Hello Fellow Promoters,

Since the first printing in late 2000, HOW NOT TO PROMOTE CONCERTS AND MUSIC FESTIVALS has helped thousands of promoters, newbies, wannabees and established promoters around the world, in prisons, in war and in Cambodia. People everywhere need this hard-to-find concert and music festival promoting information.

A sincere thanks goes out to all of the book’s readers who emailed, called or wrote to express how the book gave them the insight they were looking for. “It was a great guide” many said. “You really helped me turn my shows around”, “I really appreciate you telling new promoters all of this inside stuff”, “This information can’t be found anywhere else”, “the book is awesome, thanks!”..

The reason this important information provided in the book is not available elsewhere, is because other promoters are really not interested in helping you. Other promoters want to gain what they can from you and can pretend for years to be a supporter. Other promoters have their own selfish interests. They are notoriously a closed-mouth group. Everybody is running around in fear of what someone else is going to do to them, instead of helping people.

How do you teach this negative but real-life perspective in a book? How do you teach the endless ways people are getting screwed these days and at the same time carefully explain the basic promoter’s duties and what you are supposed to be doing to make a show profitable?

In my effort to offer real and substantial help, what I leave out are the case studies. That is all of the funky situations you all (and myself) find ourselves in promoting concerts and festivals in this new millennia. That book is coming.

This decline in concert promoter ethics is not a modern phenomena. the concert and festival business has never been filled with altruistic people. But with increased population meaning more bad promoters, a decreasing interest in doing things right, progressively polarized population, modern liability and an increasingly aggressive and angry society, just in the last 5 years,

Unfortunately for the state of promoter ethics, or lack of it, I’ve met more bad operators than in the previous 30 years. In between some great successes in the last 5 years, these operators proved to be the worst:

  • Dmitry Popov, JamSouth Savannah, Memphis TN
  • Lowell Macgregor, LMG LLC and Eric Mayers of Vancouver, WA
  • Erik Baker, Steve Hilton and Ivan Hinds in Christian Concerts
  • Peter Rowe in South Australia
  • Jason Safford, Safflyn Corp. Gelston Castle Estate, Green Leadership Institute in NY State.

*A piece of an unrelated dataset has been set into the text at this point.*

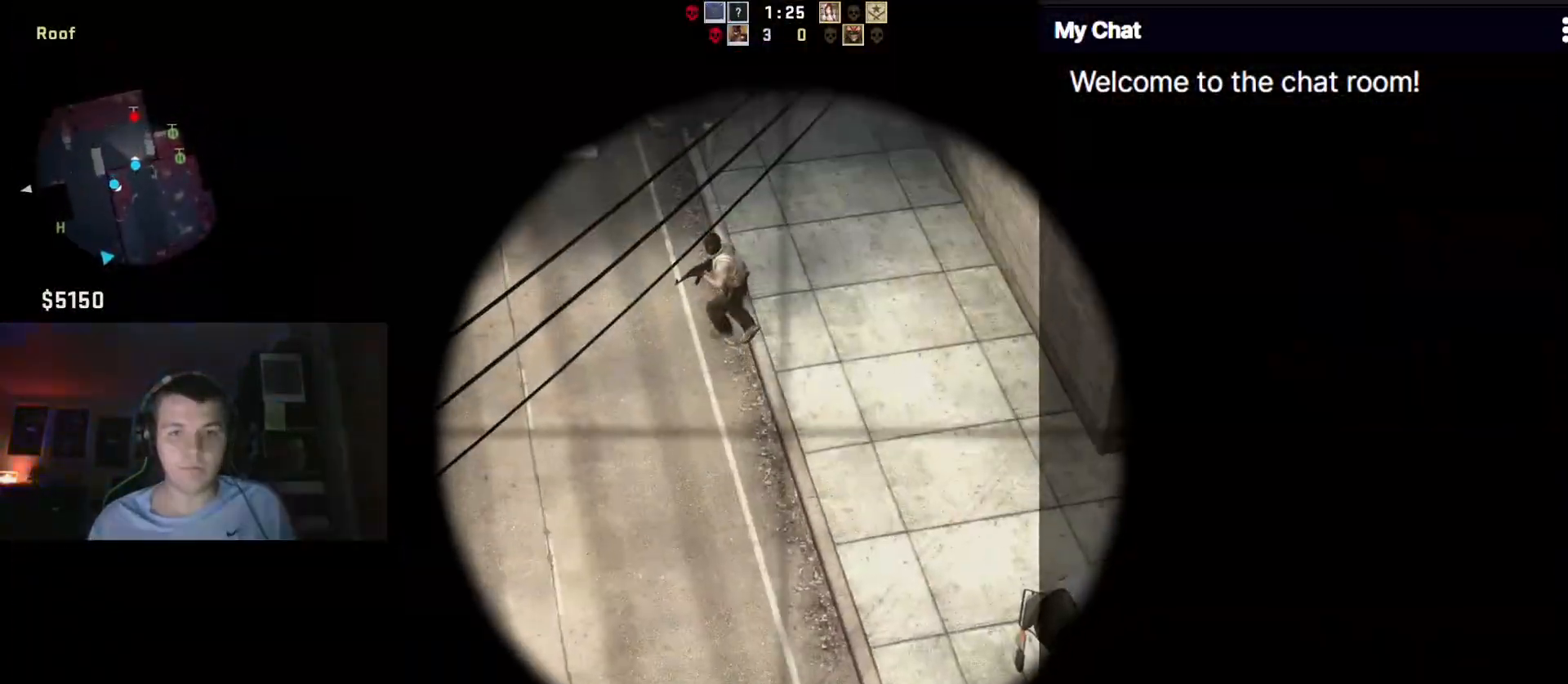
{"keys": [], "events": []}
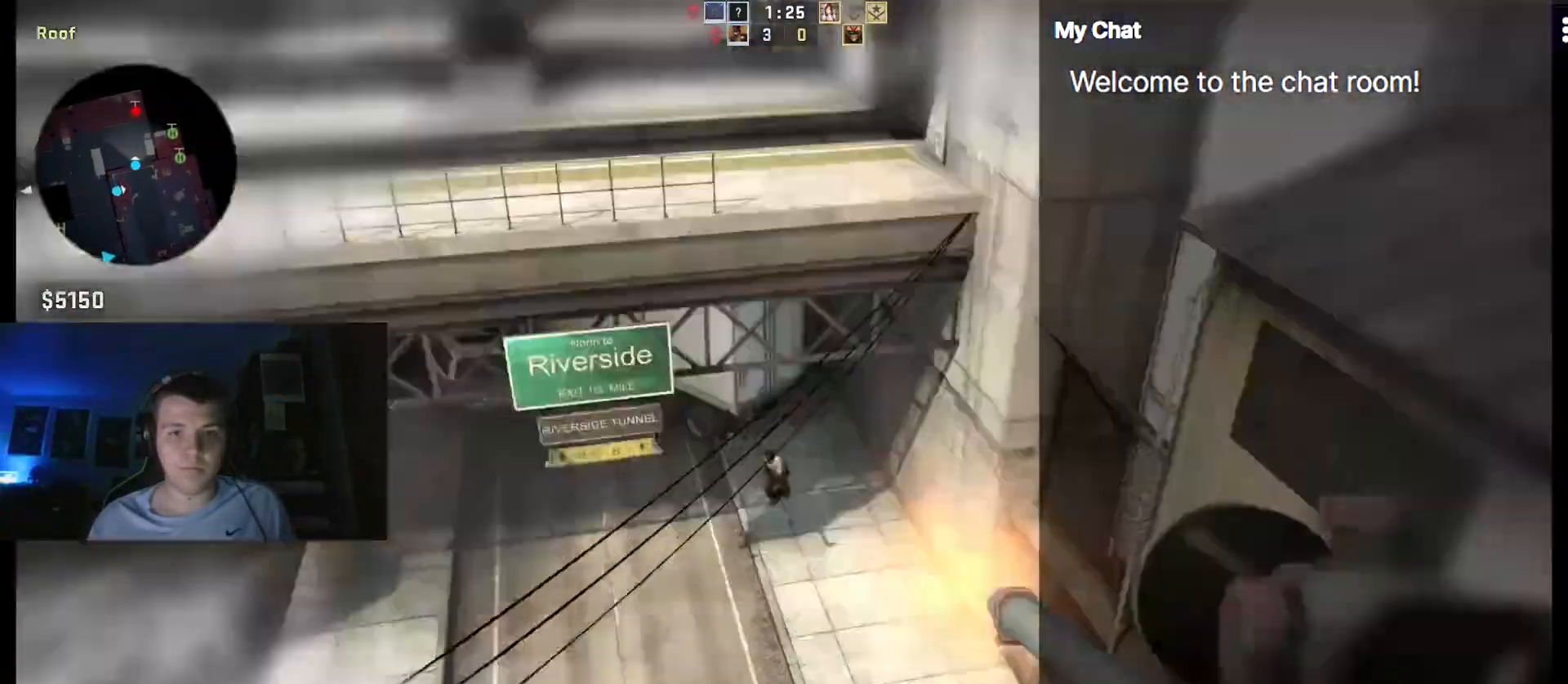
{"keys": ["d", "s"], "events": [[217, "d", "down"], [367, "s", "down"]]}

These people cause me great suffering and are not ethical operators.

What is the most disturbing factor is the eerie absence of any industry publication articles, facts, statements about the complete breakdown of ethics in the live entertainment presentation business. The industry rags have a hard time detailing the wrongs. Ignoring it is condoning the behavior. With this kind of modern uncaring attitude toward unethical behavior and ignoring the facts, you don’t have to wonder how we got to this point.

The only way to enforce your rights is to use a lawyer and seek legal justice. Another way is to post the information on the web stating the absolute facts and sticking to the truth. This is why promoters need to keep daily logs… for future use.

Just reading the entire book, making notes along the way, and then doing what it says, is key to using the promoting technology offered and staying honest. Selecting what you like from the book and ignoring the components you don’t like is a design for disaster. School yourself and get better everyday.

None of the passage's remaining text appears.